━━━ EXCERPT PROVIDED ━━━

Floods are one of the most frequently occurring and destructive natural disasters, and often cause significant losses in cities, which are social and economic centers [1,2]. Due to global climate change, extreme hydrometeorological events result in more frequent and severe urban flooding [3,4,5]. Urbanization is taking place worldwide, and urban infrastructure, such as municipal drainage systems, cannot accommodate urban development and expansion. This has resulted in more frequent urban flooding and numerous social and economic problems [6,7,8,9]. Especially in developing countries such as China, which are in the process of rapid urbanization and subject to the impact of global change, urban floods have become a critical problem hindering sustainable urban development [8,10,11,12]. Therefore, methods of mitigating the risk of urban flooding have become a pressing topic for many cities around the world. Vulnerability assessments have great significance in revealing and reflecting the risk of urban flood disasters and have become an essential component of flood risk management in urban areas [13,14].

━━━

- [PROBLEM TO WORK ON] Please name what the urban flooding excerpt says has become an essential component of flood risk management in urban areas. The data after this point is separate from the urban flooding excerpt.

━━━ DATA RECORDS ━━━

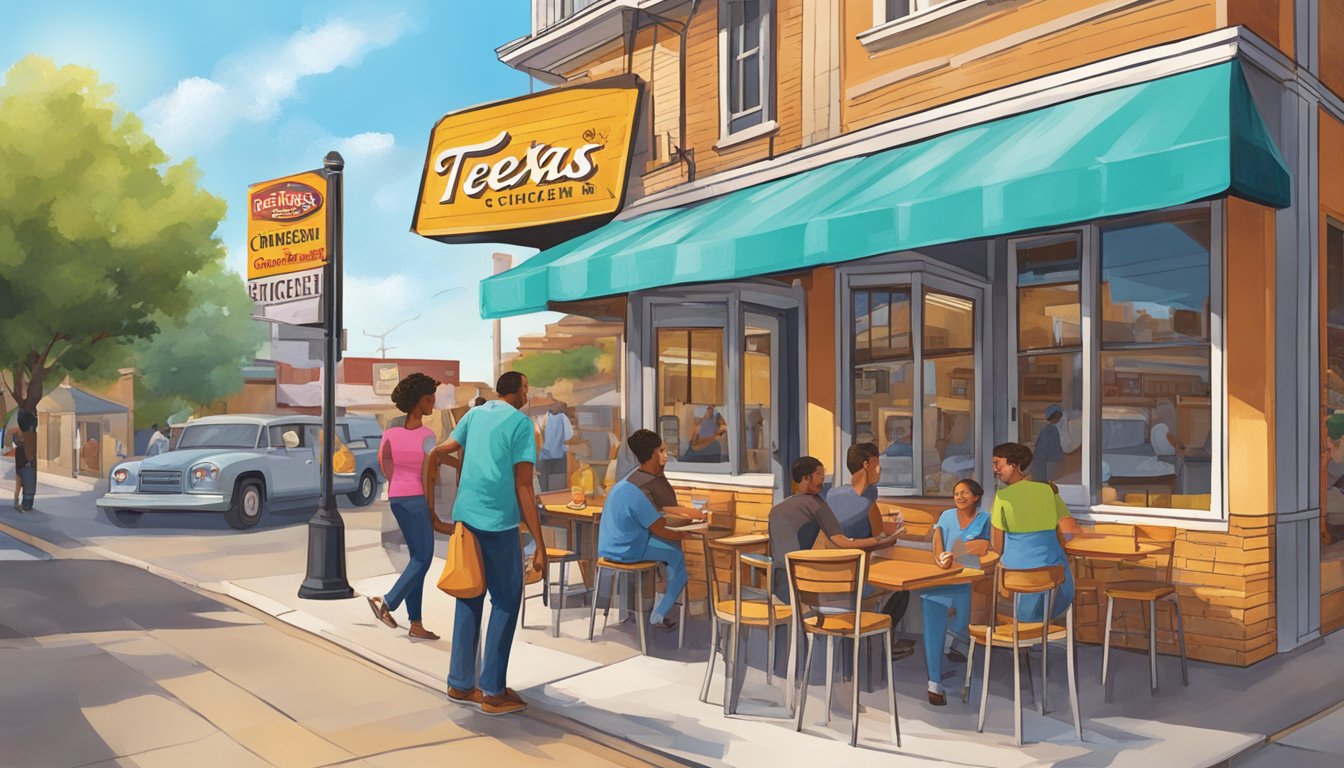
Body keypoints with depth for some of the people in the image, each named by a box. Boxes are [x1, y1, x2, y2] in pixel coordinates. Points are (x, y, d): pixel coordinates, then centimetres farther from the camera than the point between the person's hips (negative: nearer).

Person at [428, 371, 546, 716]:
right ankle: (493, 691, 7)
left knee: (470, 598, 14)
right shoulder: (521, 423, -6)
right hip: (499, 522, -6)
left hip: (465, 517, 6)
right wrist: (540, 546, -9)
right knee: (506, 602, 4)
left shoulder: (475, 414, 13)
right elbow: (524, 489, -11)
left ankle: (460, 684, 20)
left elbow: (440, 452, 6)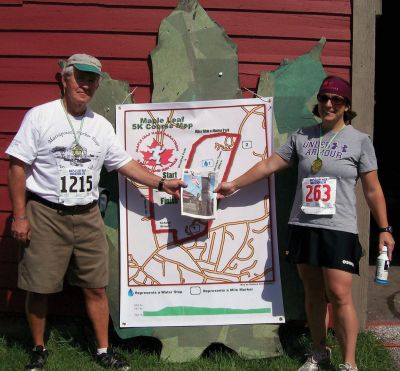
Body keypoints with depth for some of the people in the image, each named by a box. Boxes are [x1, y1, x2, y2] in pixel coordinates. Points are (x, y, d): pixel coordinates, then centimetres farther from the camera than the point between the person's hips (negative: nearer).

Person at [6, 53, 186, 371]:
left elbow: (126, 163, 12)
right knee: (38, 287, 4)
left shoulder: (101, 126, 7)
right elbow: (18, 166, -5)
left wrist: (162, 184, 4)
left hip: (87, 215, 4)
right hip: (45, 214, -3)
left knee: (95, 286, 7)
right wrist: (19, 216, -9)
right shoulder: (39, 116, -5)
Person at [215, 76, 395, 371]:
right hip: (303, 226, 3)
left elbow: (372, 190, 1)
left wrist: (384, 229, -2)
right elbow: (270, 165, 12)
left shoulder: (359, 141, 1)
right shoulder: (301, 137, 7)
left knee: (339, 295, -8)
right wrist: (235, 184, 13)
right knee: (313, 292, 12)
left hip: (339, 230, -3)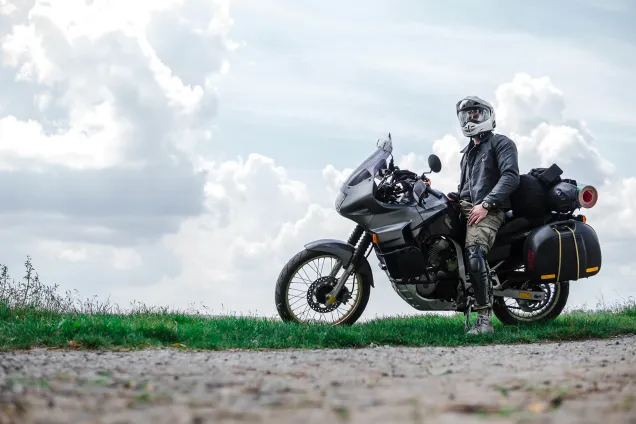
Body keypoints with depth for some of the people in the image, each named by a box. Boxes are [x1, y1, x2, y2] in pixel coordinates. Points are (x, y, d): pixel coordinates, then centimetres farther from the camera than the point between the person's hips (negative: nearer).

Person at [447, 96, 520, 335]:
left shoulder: (501, 143, 6)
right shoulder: (468, 152, 33)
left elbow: (511, 176, -9)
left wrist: (486, 204, -19)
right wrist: (452, 197, 12)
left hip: (488, 210, -9)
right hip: (465, 206, 9)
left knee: (474, 254, -32)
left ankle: (484, 319, -36)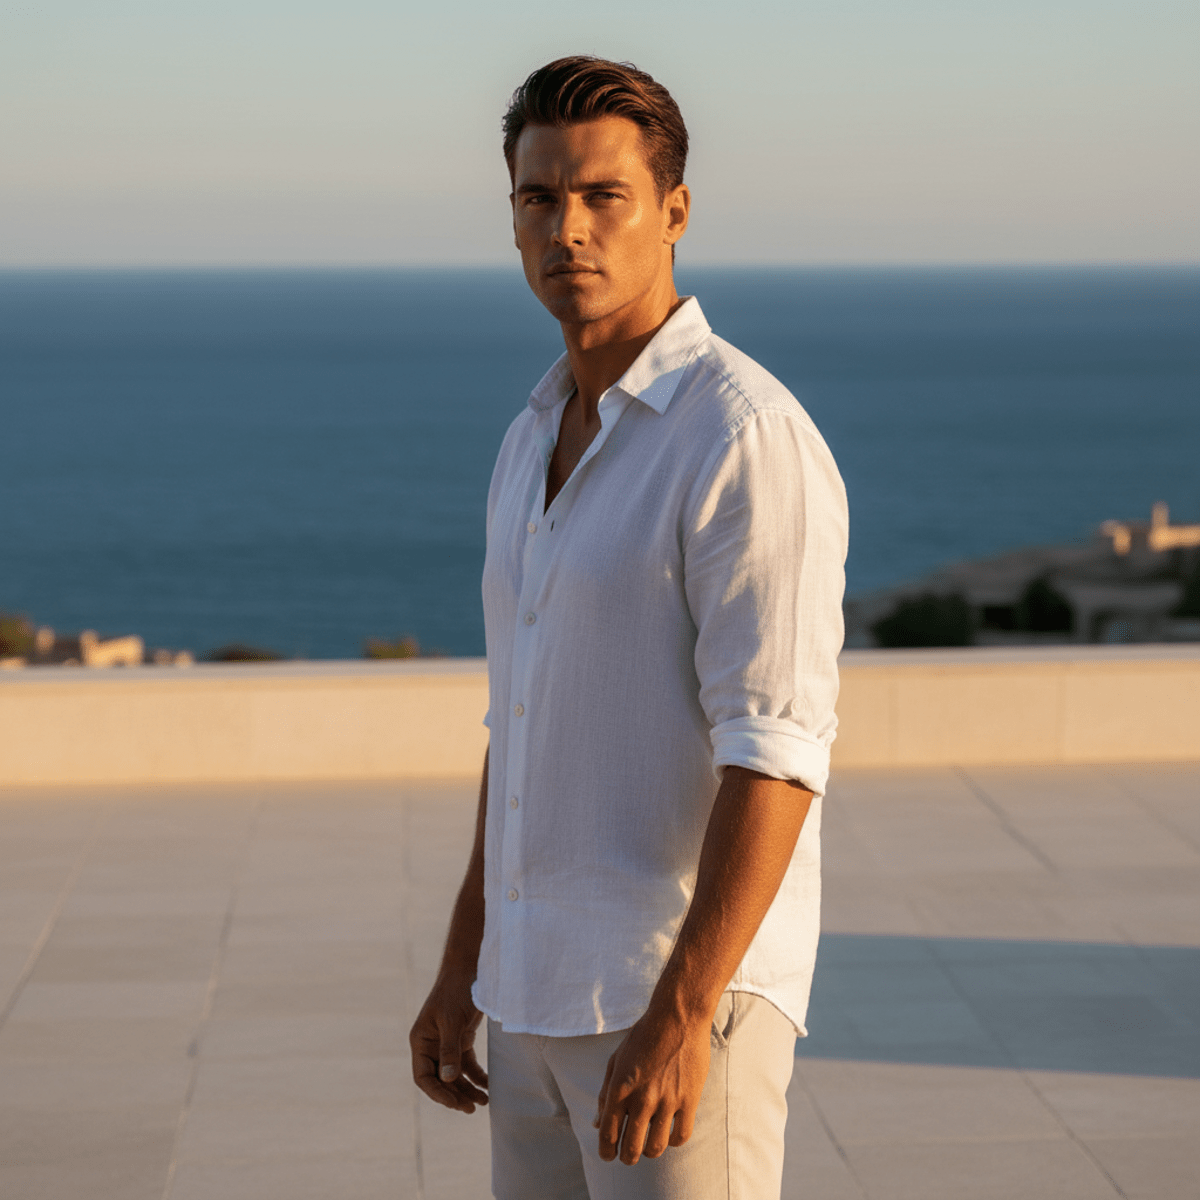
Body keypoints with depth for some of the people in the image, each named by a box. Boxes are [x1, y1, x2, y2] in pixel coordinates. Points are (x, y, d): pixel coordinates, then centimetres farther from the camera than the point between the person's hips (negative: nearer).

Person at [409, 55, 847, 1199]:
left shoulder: (747, 438, -17)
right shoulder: (539, 441, 12)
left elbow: (776, 755, -22)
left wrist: (678, 1017, -27)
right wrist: (461, 974, 16)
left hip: (690, 985, -9)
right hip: (550, 990, 9)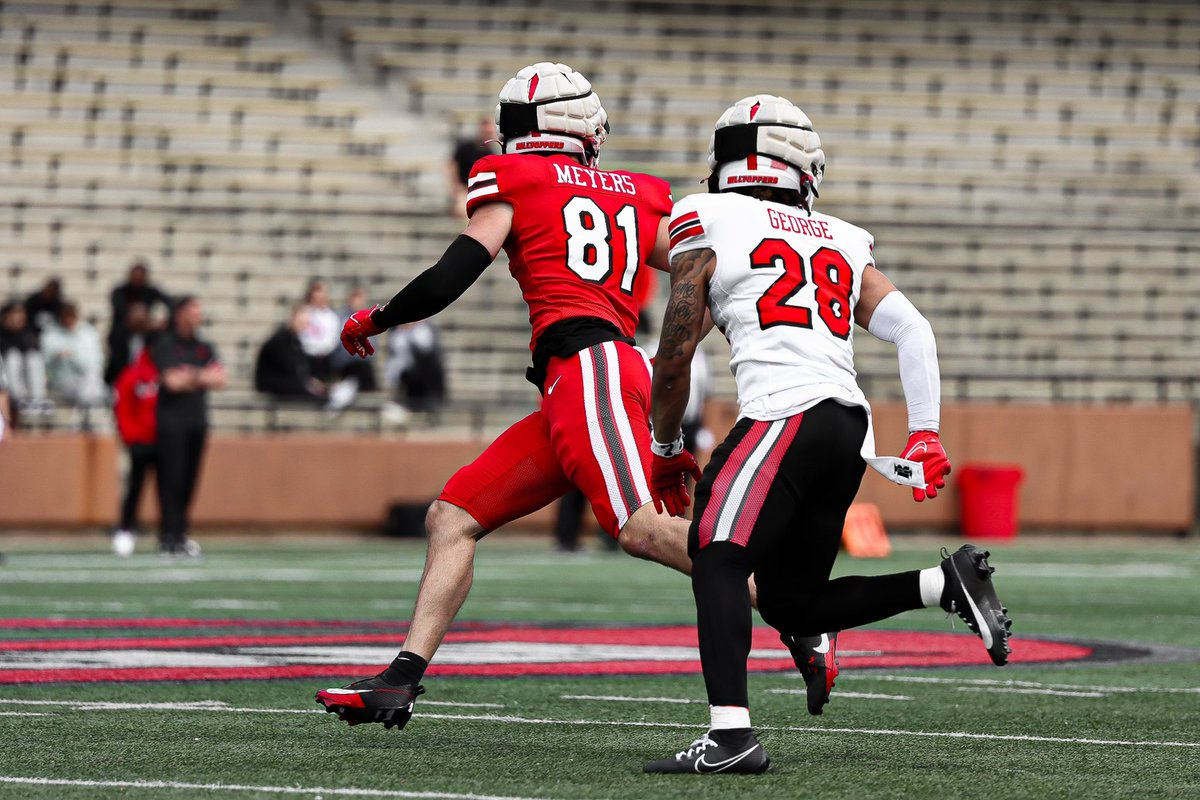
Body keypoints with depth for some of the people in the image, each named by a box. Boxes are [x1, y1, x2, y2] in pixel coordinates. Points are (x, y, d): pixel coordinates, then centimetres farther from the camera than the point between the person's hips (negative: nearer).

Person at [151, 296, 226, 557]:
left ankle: (180, 537, 10)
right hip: (172, 420, -5)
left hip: (197, 420, 5)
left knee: (189, 480, 4)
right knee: (172, 478, -9)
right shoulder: (165, 344, -3)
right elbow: (172, 381, -13)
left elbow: (219, 379, 3)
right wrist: (203, 377, 2)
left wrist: (191, 377, -9)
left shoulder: (204, 347, 13)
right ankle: (171, 538, -10)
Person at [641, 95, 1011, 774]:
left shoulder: (709, 226, 9)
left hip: (787, 414, -7)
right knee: (792, 602, 16)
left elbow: (675, 358, 11)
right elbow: (914, 331, 13)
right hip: (851, 429, 7)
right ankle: (949, 582, 5)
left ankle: (731, 733, -31)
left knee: (717, 561, -15)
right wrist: (926, 435, 11)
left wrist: (667, 449, 24)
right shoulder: (841, 242, 24)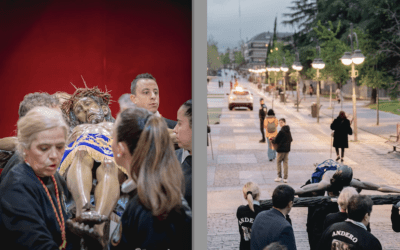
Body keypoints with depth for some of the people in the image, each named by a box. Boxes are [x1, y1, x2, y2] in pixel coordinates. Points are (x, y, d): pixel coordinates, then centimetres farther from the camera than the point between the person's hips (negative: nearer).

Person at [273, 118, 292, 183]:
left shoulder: (281, 131, -18)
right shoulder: (289, 132, 6)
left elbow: (276, 140, -14)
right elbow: (291, 140, 15)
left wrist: (272, 141, 6)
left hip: (281, 149, -7)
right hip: (287, 149, 7)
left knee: (278, 162, 5)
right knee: (286, 162, 9)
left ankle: (279, 176, 3)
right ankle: (285, 178, 9)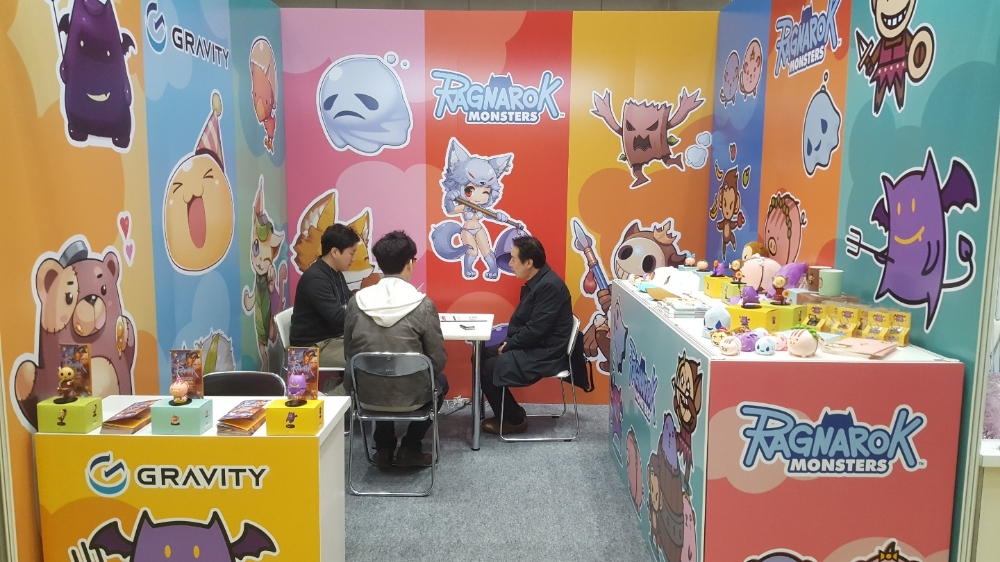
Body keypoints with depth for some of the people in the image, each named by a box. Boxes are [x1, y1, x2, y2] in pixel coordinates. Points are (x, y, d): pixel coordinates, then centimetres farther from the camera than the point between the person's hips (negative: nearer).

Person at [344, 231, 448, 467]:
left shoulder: (356, 301, -7)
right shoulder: (423, 305, -16)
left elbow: (349, 352, 4)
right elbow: (438, 361, -9)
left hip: (367, 393, 3)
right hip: (410, 395, -3)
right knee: (440, 382, 31)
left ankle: (384, 448, 35)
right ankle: (410, 449, 26)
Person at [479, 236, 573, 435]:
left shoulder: (549, 286, -23)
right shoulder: (536, 281, 8)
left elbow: (536, 330, -26)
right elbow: (521, 319, 15)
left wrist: (509, 345, -13)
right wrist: (509, 342, -1)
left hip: (545, 354, -10)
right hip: (533, 347, 10)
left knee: (487, 369, -14)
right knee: (482, 356, 7)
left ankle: (514, 419, 4)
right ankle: (509, 411, 15)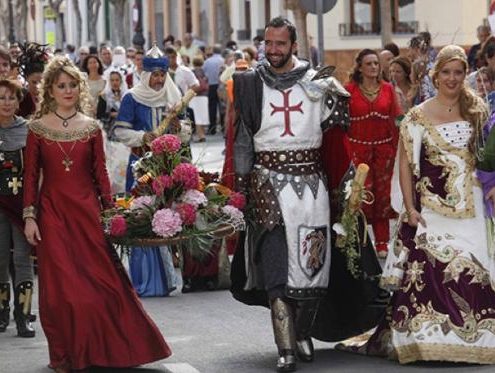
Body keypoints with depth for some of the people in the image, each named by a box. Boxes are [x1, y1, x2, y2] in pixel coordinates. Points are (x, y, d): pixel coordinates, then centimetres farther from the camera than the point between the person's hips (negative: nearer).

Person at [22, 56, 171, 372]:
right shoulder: (38, 128, 2)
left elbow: (101, 174, 6)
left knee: (101, 279, -1)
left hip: (87, 210, 1)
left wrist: (110, 211, 1)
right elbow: (31, 176, 1)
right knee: (61, 286, 0)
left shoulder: (91, 128, 5)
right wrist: (29, 217, -5)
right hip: (53, 212, -1)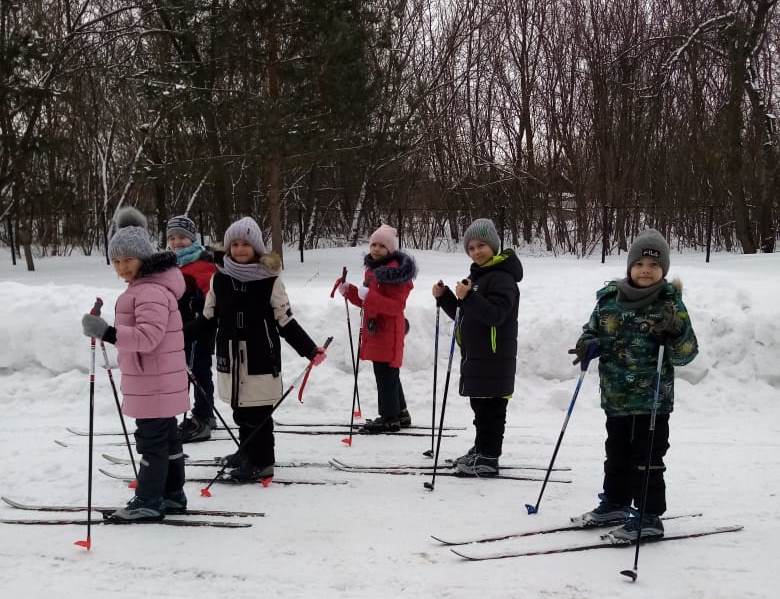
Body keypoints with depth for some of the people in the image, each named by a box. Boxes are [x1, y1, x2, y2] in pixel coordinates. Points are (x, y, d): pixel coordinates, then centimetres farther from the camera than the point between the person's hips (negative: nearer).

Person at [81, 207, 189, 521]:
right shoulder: (146, 286, 15)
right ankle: (172, 495, 27)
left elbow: (148, 336, -28)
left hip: (153, 384, -11)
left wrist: (106, 332, -32)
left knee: (151, 440, -1)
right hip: (159, 382, 11)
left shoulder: (151, 291, -20)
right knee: (166, 437, 17)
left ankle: (148, 502, 8)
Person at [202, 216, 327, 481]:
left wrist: (309, 349, -7)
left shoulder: (269, 280, -6)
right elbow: (208, 317, 14)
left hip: (261, 356, -4)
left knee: (258, 413, 0)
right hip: (231, 357, 4)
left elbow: (286, 321, -2)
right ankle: (248, 452, 31)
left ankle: (261, 462, 11)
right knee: (240, 410, 13)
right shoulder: (219, 279, 3)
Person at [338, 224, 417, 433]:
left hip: (388, 331, -10)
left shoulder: (396, 270, -15)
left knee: (385, 374, -5)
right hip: (374, 329, 10)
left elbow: (396, 306, -22)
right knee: (389, 375, 18)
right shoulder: (371, 269, 15)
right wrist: (349, 291, 8)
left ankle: (389, 418, 3)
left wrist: (369, 296, -29)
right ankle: (400, 414, 29)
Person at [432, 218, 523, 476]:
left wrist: (469, 297, -32)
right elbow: (464, 315, 22)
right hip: (475, 356, 10)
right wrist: (444, 297, 8)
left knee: (490, 408, -5)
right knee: (480, 406, 17)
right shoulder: (477, 276, 18)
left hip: (494, 358, -10)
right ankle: (480, 450, 28)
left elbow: (495, 314, -24)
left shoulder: (502, 278, -12)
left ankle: (488, 459, 0)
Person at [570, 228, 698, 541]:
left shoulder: (670, 304, -7)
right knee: (617, 454, 19)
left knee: (647, 459, 0)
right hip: (615, 397, 5)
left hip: (652, 399, -5)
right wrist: (588, 345, -5)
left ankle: (649, 517, 10)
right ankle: (615, 504, 35)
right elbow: (593, 330, 16)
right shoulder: (609, 298, 2)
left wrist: (675, 333, -26)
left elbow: (686, 353, -7)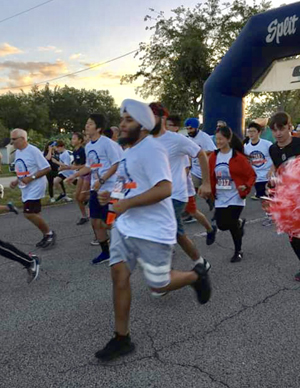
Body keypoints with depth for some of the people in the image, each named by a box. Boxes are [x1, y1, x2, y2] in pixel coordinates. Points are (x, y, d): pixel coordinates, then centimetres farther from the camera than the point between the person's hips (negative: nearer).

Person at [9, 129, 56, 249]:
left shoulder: (33, 151, -16)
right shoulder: (17, 152, 10)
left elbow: (47, 168, -18)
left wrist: (31, 178, -23)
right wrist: (16, 181, 6)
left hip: (35, 188, -9)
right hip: (26, 189, 9)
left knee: (29, 213, -14)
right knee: (33, 214, 11)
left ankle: (49, 233, 4)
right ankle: (47, 236, 25)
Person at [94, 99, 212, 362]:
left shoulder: (151, 149, -17)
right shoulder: (130, 150, 14)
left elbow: (164, 189, -28)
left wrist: (126, 203, -24)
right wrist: (113, 195, 9)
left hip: (153, 231, -9)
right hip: (126, 226, 9)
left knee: (158, 285, 4)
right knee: (119, 277, 4)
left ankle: (196, 276, 33)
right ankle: (122, 339, 17)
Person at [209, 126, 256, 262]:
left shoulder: (238, 157, -12)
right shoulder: (213, 157, 1)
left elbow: (252, 175, -6)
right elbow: (211, 176, 10)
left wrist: (246, 187, -21)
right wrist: (211, 190, 0)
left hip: (235, 197, -4)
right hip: (220, 198, 5)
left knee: (231, 224, -8)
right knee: (222, 225, 2)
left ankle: (238, 252, 18)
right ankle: (240, 223, 38)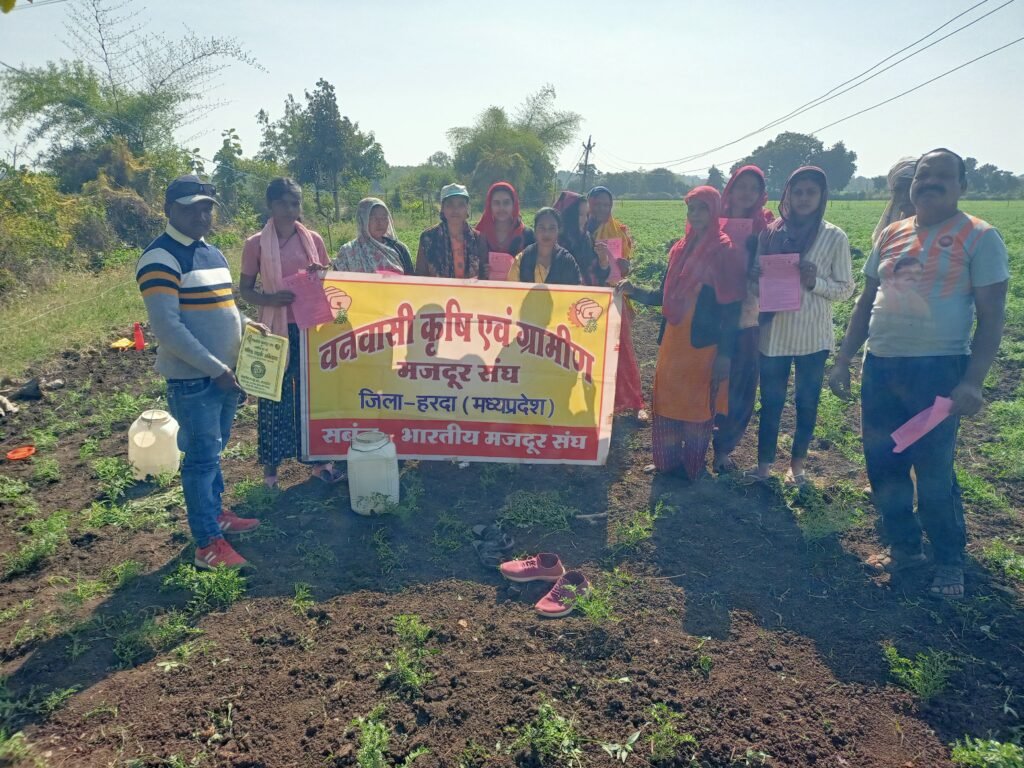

━━━

- [EXERCISE SOLUTION] Vulnerability assessments.